A clothing company recently launched a marketing campaign featuring a famous actor. The goal was to increase profits (USD) by associating the brand with a well-liked celebrity. After the campaign, the company wants to determine if the campaign was effective. The company has data for 60 clothing stores. Did the sales increase after the campaign?
NULL HYPOTHESIS (H0): There is no difference between the PreCampaign Sales and Post Campaign Sales.
ALTERNATE HYPOTHESIS (H1): There is a difference between the PreCampaign Sales and Post Campaign Sales.
# install.packages("readxl")
library(readxl)
# IMPORT EXCEL FILE INTO R STUDIO
A6R4 <- read_excel("C:/Users/sravz/Downloads/A6R4.xlsx")
# CALCULATE THE DIFFERENCE SCORES
Before <- A6R4$PreCampaignSales
After <- A6R4$PostCampaignSales
Differences <- After - Before
HISTOGRAM
hist(Differences,
main = "Histogram of Difference in Sales",
xlab = "Value",
ylab = "Frequency",
col = "pink",
border = "black",
breaks = 20)
QUESTIONS QUESTION 1: Is the histograms symmetrical, positively skewed, or negatively skewed?
ANSWER: Data is positively skewed.
QUESTION 2: Did the histogram look too flat, too tall, or did it have a proper bell curve?
ANSWER: NOT proper bell curve
SHAPIRO-WILK TEST
shapiro.test(Differences)
##
## Shapiro-Wilk normality test
##
## data: Differences
## W = 0.94747, p-value = 0.01186
QUESTION QUESTION 1: Was the data normally distributed or abnormally distributed?
ANSWER: P < 0.05 , the data is NOT normal. Hence, switching to Wilcoxon sign rank
BOXPLOT
boxplot(Differences,
main = "Distribution of Differences in sales (After - Before)",
ylab = "Difference in Sales",
col = "yellow",
border = "darkblue")
QUESTIONS QUESTION 1: How many dots are in your boxplot?
ANSWER: There is one dot in the boxplot.
QUESTION 2: Where are the dots in your boxplot?
ANSWER: Far from the whiskers (lines of the boxplot).
QUESTION 3: Based on the dots and there location, is the data normal?
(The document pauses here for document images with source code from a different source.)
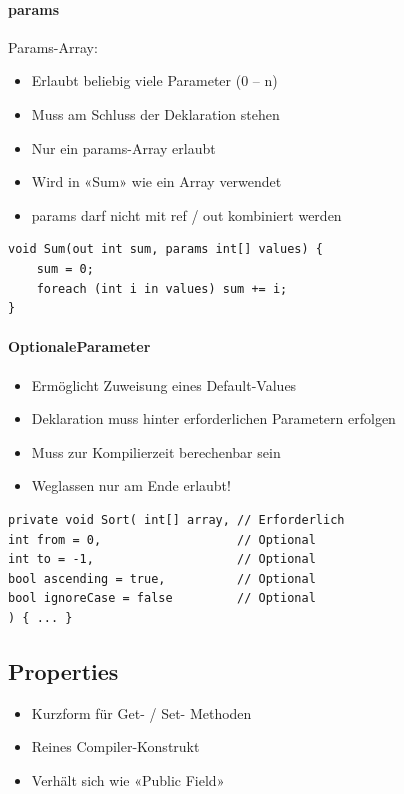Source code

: \paragraph{params}
Params-Array:
\begin{itemize}
    \item Erlaubt beliebig viele Parameter (0 – n)
    \item Muss am Schluss der Deklaration stehen
    \item Nur ein params-Array erlaubt
    \item Wird in «Sum» wie ein Array verwendet
    \item params darf nicht mit ref / out kombiniert werden
\end{itemize}
\begin{lstlisting}
void Sum(out int sum, params int[] values) {
    sum = 0;
    foreach (int i in values) sum += i;
}
\end{lstlisting}

\paragraph{OptionaleParameter}
\begin{itemize}
    \item Ermöglicht Zuweisung eines Default-Values
    \item Deklaration muss hinter erforderlichen Parametern erfolgen
    \item Muss zur Kompilierzeit berechenbar sein
    \item Weglassen nur am Ende erlaubt!
\end{itemize}
\begin{lstlisting}
private void Sort( int[] array, // Erforderlich
int from = 0,                   // Optional
int to = -1,                    // Optional
bool ascending = true,          // Optional
bool ignoreCase = false         // Optional
) { ... }
\end{lstlisting}


\subsection{Properties}
\begin{itemize}
    \item Kurzform für Get- / Set- Methoden
    \item Reines Compiler-Konstrukt
    \item Verhält sich wie «Public Field»
\end{itemize}

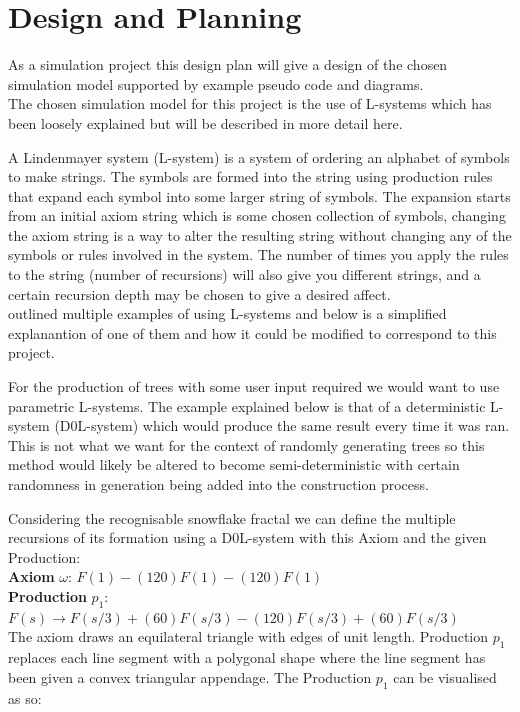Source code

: \documentclass[progress]{cmpreport}
\begin{document}
\section{Design and Planning}
As a simulation project this design plan will give a design of the chosen simulation model 
supported by example pseudo code and diagrams.\\

The chosen simulation model for this project is the use of L-systems which has been loosely 
explained but will be described in more detail here.

A Lindenmayer system (L-system) is a system of ordering an alphabet of symbols to make 
strings. The symbols are formed into the string using production rules that expand each 
symbol into some larger string of symbols. The expansion starts from an initial axiom string 
which is some chosen collection of symbols, changing the axiom string is a way to alter the 
resulting string without changing any of the symbols or rules involved in the system. The 
number of times you apply the rules to the string (number of recursions) will also give you 
different strings, and a certain recursion depth may be chosen to give a desired affect.\\

\cite{prusinkiewicz1996systems} outlined multiple examples of using L-systems and below is 
a simplified explanantion of one of them and how it could be modified to correspond to this 
project.

For the production of trees with some user input required we would want to use parametric 
L-systems. The example explained below is that of a deterministic L-system (D0L-system) which 
would produce the same result every time it was ran. This is not what we want for the context 
of randomly generating trees so this method would likely be altered to become semi-deterministic 
with certain randomness in generation being added into the construction process. 

Considering the recognisable snowflake fractal we can define the multiple recursions of its 
formation using a D0L-system with this Axiom and the given Production: \\

\textbf{Axiom} $\omega$: $F(1) - (120)F(1) - (120)F(1)$ \\
\indent \textbf{Production} $p_1$: $F(s) \rightarrow F(s/3) + (60)F(s/3) - (120)F(s/3) + (60)F(s/3)$ \\

The axiom draws an equilateral triangle with edges of unit length. Production $p_1$ replaces 
each line segment with a polygonal shape where the line segment has been given a convex 
triangular appendage. The Production $p_1$ can be visualised as so:
\end{document}
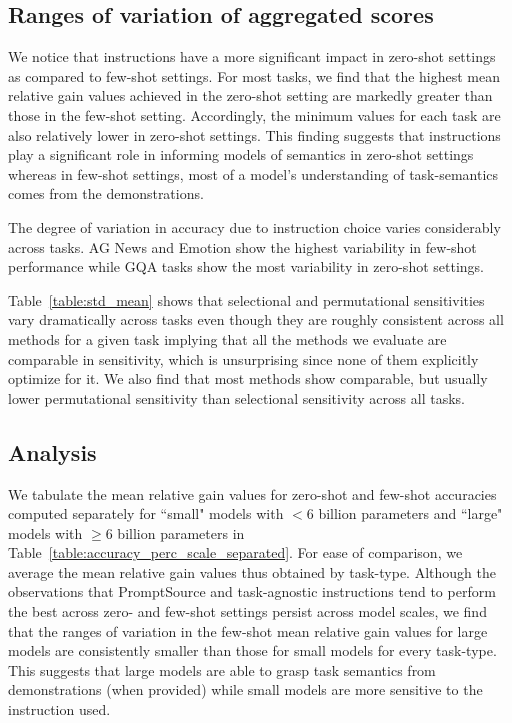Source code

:\subsection{Ranges of variation of aggregated scores}
We notice that instructions have a more significant impact in zero-shot settings as compared to few-shot settings. For most tasks, we find that the highest mean relative gain values achieved in the zero-shot setting are markedly greater than those in the few-shot setting. Accordingly, the minimum values for each task are also relatively lower in zero-shot settings. This finding suggests that instructions play a significant role in informing models of semantics in zero-shot settings whereas in few-shot settings, most of a model's understanding of task-semantics comes from the demonstrations.

The degree of variation in accuracy due to instruction choice varies considerably across tasks. AG News and Emotion show the highest variability in few-shot performance while GQA tasks show the most variability in zero-shot settings.


Table~\ref{table:std_mean} shows that selectional and permutational sensitivities vary dramatically across tasks even though they are  roughly consistent across all methods for a given task implying that all the methods we evaluate are comparable in sensitivity, which is unsurprising since none of them explicitly optimize for it. We also find that most methods show comparable, but usually lower permutational sensitivity than selectional sensitivity across all tasks.

\subsection{Analysis}

We tabulate the mean relative gain values for zero-shot and few-shot accuracies computed separately for ``small" models with $<6$ billion parameters and ``large"
 models with $\ge 6$ billion parameters in Table~\ref{table:accuracy_perc_scale_separated}. For ease of comparison, we average the mean relative gain values thus obtained by task-type. 
Although the observations that PromptSource and task-agnostic instructions tend to perform the best across zero- and few-shot settings persist across model scales, we find that the ranges of variation in the few-shot mean relative gain values for large models are consistently smaller than those for small models for every task-type. This suggests that large models are able to grasp task semantics from demonstrations (when provided) while small models are more sensitive to the instruction used. 

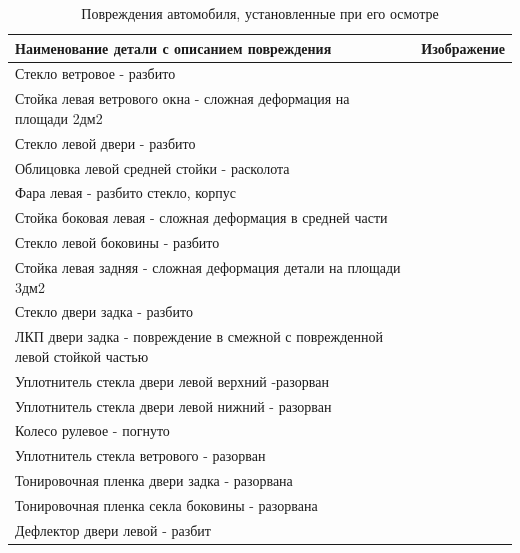 \begin{longtable}{|M{125mm}|M{30mm}|}
\caption[]{\footnotesize {Повреждения автомобиля, установленные при его осмотре}} \label{tab:5}\\ \hline
\bf {\small Наименование  детали с описанием повреждения} & \bf {\small Изображение} \\ \hline \endhead
%
%
{\small Стекло ветровое - разбито   } &  \\ \hline  %
{\small Стойка левая ветрового окна - сложная деформация на площади 2дм2  } &  \\ \hline 
{\small Стекло левой двери - разбито  } &  \\ \hline
{\small Облицовка левой средней стойки - расколота }&  \\ \hline 
{\small Фара левая - разбито стекло, корпус   } &  \\ \hline
{\small Стойка боковая левая - сложная деформация в средней части  } &  \\ \hline
{\small Стекло левой боковины - разбито   } &  \\ \hline
{\small Стойка левая задняя - сложная деформация детали на площади 3дм2   } &  \\ \hline
{\small Стекло двери задка - разбито  } &  \\ \hline
{\small ЛКП двери задка - повреждение в смежной с поврежденной левой стойкой частью   } &  \\ \hline
{\small Уплотнитель стекла двери левой верхний -разорван  } &  \\ \hline
{\small Уплотнитель стекла двери левой нижний - разорван  } &  \\ \hline
{\small Колесо рулевое - погнуто  } &  \\ \hline
{\small Уплотнитель стекла ветрового - разорван  } &  \\ \hline
{\small Тонировочная пленка двери задка - разорвана  } &  \\ \hline
{\small Тонировочная пленка секла боковины - разорвана } &  \\ \hline
{\small Дефлектор двери левой - разбит  } &  \\ \hline
\end{longtable}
ANSWER: The data is abnormally distributed , p = 0.01 < 0.05
DESCRIPTIVES FOR BEFORE SCORES
mean(Before, na.rm = TRUE)
## [1] 25154.53
median(Before, na.rm = TRUE)
## [1] 24624
sd(Before, na.rm = TRUE)
## [1] 12184.4
length(Before)
## [1] 60
DESCRIPTIVES FOR AFTER SCORES
mean(After, na.rm = TRUE)
## [1] 26873.45
median(After, na.rm = TRUE)
## [1] 25086
sd(After, na.rm = TRUE)
## [1] 14434.37
length(After)
## [1] 60
WILCOXON SIGN RANK TEST
wilcox.test(Before, After, paired = TRUE)
##
## Wilcoxon signed rank test with continuity correction
##
## data: Before and After
## V = 640, p-value = 0.0433
## alternative hypothesis: true location shift is not equal to 0
# install.packages("coin")
# install.packages("rstatix")
library(coin)
## Loading required package: survival
library(rstatix)
##
## Attaching package: 'rstatix'
## The following objects are masked from 'package:coin':
##
## chisq_test, friedman_test, kruskal_test, sign_test, wilcox_test
## The following object is masked from 'package:stats':
##
## filter
RANK BISERIAL CORRELATION (EFFECT SIZE)
df_long <- data.frame(
id = rep(1:length(Before), 2),
time = rep(c("Before", "After"), each = length(Before)),
score = c(Before, After)
)
wilcox_effsize(df_long, score ~ time, paired = TRUE)
## # A tibble: 1 × 7
## .y. group1 group2 effsize n1 n2 magnitude
## * <chr> <chr> <chr> <dbl> <int> <int> <ord>
## 1 score After Before 0.261 60 60 small
QUESTIONS Q1) What is the size of the effect?
ANSWER: A Rank Biserial Correlation of 0.26 indicates the difference between the group averages was moderate.
Q2) Which group had the higher average score?
ANSWER: It is positive, it means the After scores were higher.
A Wilcoxon Signed-Rank Test was conducted to compare the sales before and after Campagin training among 60 participants. Median campaign sales were significantly lower before the training (Md = 24624) than After (Md = 25086), V = 640, p = 0.04. These results indicate that the Campaign training significantly increased sales.The effect size was r = 0.261, indicating a small effect.